What you have here is a great story. Who will pick it up and run with the next “The Greatest Game” or the next “Secretariat” story/movie. The story will be told, but who will tell it? I have presented this opportunity to many journalists; maybe that journalist is yet to be found. Anyone interested in a Pulitzer for their coverage of the history of the game of golf in the U.S.? A history that will change many old thoughts.

Saying you are the Father of this or that really does not make it so. A person may claim that his is the father of his children. But if he is not there during their growing years, does not support them, nourish them, encourage them and love them is he really their father? Biologically speaking you could say yes, but in all other areas everyone including the children would identify the person who nourished them as their real father. So it goes with Alexander H. Findlay. He never stated that he was the father of American Golf, his peers and contemporaries did that.

History is a funny thing. Whoever puts it down first is usually the one credited with that accomplishment. When I was growing up, my own father once told me that your Grandfather was the Father of American Golf. Now tell me what is an eight year old going to do with that new information? Why he would tell all his friends at school of course. I grew up in Philadelphia, PA and many of my dear friends growing up went to the Catholic parocholic school system. I remember that when they would ask the nuns who taught the class a question, that the nuns did not have an answer to, they would get the ruler smacked across their knuckles. When that happened two or three times, those students learned to stop asking questions. Do you see the point. My friends made fun, some bullied me and eventually I stopped mentioning anything about my grandfather. But over the years, many fearless writers have written about it, until one day I was reading Golf Magazine and I came across an article about the redesigned Breakers Ocean course at Palm Beach and it mentioned Alex as the Father of American golf. They actually have a marker at the first hole that says that. Wow, there it was in print by someone else. When my oldest brother Norman Jr. passed away back in 2003 I came into possession of many old newspaper articles and a wealth of additional information that to me was redeeming. So, a few years ago I started to put all this down and a friend of mine developed a web page for me. That web page you can pull up at www.AlexanderFindlay.com, I hope you get a chance to review it. Like my grandfather maintaining his amateur profile, I also refrain from making my site a commercial venture. I would love to keep it that way as long as I can possibly do so. My great satisfaction is hearing from the many lovers of the history of the game. Please write a little blog when you visit. I really do not mind receiving your questions and comments, please keep them coming.

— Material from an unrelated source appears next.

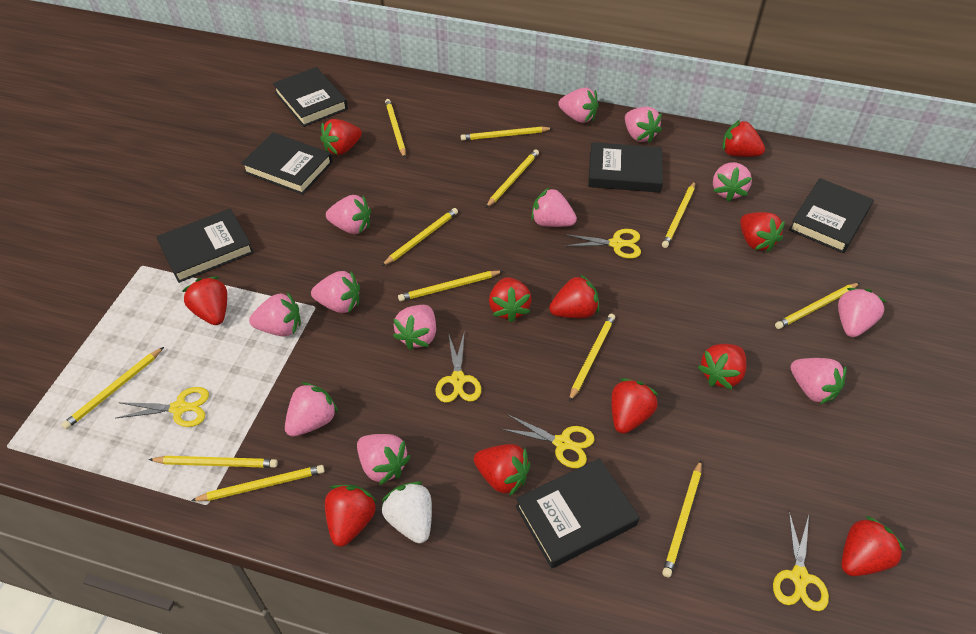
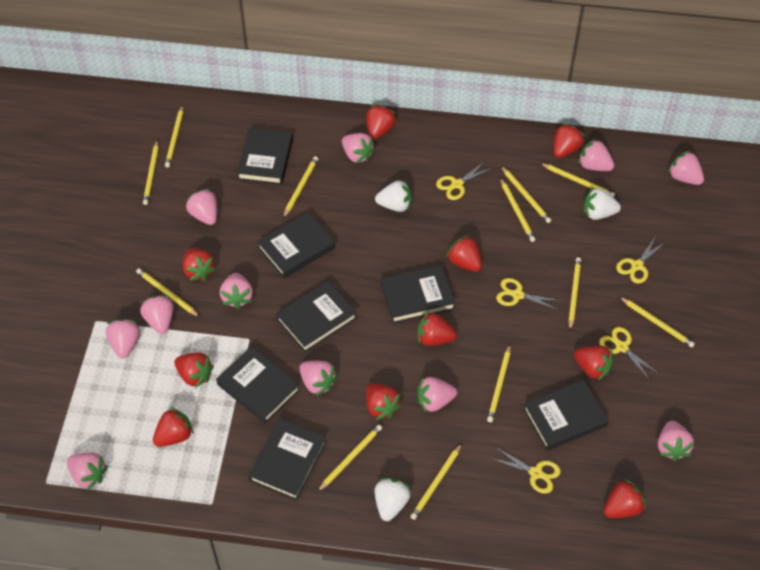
black book: [156,209,254,283] [241,133,333,195] [273,67,348,127] [515,458,640,568] [588,142,663,193] [789,178,873,253] = 6 -> [216,346,300,424] [237,128,293,185] [248,418,327,501] [257,212,335,278] [276,281,357,352] [380,265,456,324] [523,380,609,451] = 7
pink strawberry: [249,292,301,336] [285,382,338,437] [311,271,360,313] [326,195,371,234] [357,434,411,485] [393,305,436,350] [531,187,577,227] [558,88,598,123] [625,107,662,143] [713,162,752,202] [790,358,847,405] [838,288,886,337] = 12 -> [67,452,108,490] [106,319,140,358] [140,295,174,334] [186,189,217,225] [220,273,253,309] [299,361,338,396] [342,133,375,163] [417,377,457,412] [578,139,614,171] [658,421,694,461] [668,150,704,185] = 11
red strawberry: [182,277,227,325] [320,119,362,155] [325,485,377,547] [474,444,531,497] [489,277,532,323] [549,275,599,318] [611,378,658,434] [698,344,747,390] [722,120,765,157] [740,212,785,252] [841,516,906,576] = 11 -> [153,407,194,447] [174,353,214,388] [182,248,216,281] [366,105,396,139] [366,383,402,420] [418,311,457,346] [446,235,482,272] [553,123,584,158] [574,346,614,381] [604,479,646,518] = 10
white strawberry: [381,481,432,543] = 1 -> [375,180,412,212] [375,478,411,521] [584,188,621,220] = 3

At any rate it is an ongoing project. When I find the time I include little tidbits of history that I think others would enjoy reading. History is an amazing science. If you know where you come from you can see clearly where you are going. I would like to see my grandfather receive the recognition he deserves for the part he played in bringing golf to America. No more slaps on the knuckles for me. Let the facts speak for themselves. Alexander H. Findlay is the one person who should be accredited with the title of “Father of American Golf”.

I would like to have Alex inducted into the Golf Hall of Fame in St. Augustine, FL where he built his 1st Florida golf course. Perhaps you could assist me with that project. Please contact the WGHoF and make a recommendation to have Alex recognized. It would be an honor that has been in the waiting for over a century. I thank you for your interest in the game of golf. Remember as I always tell everyone, Hit the little Ball FIRST!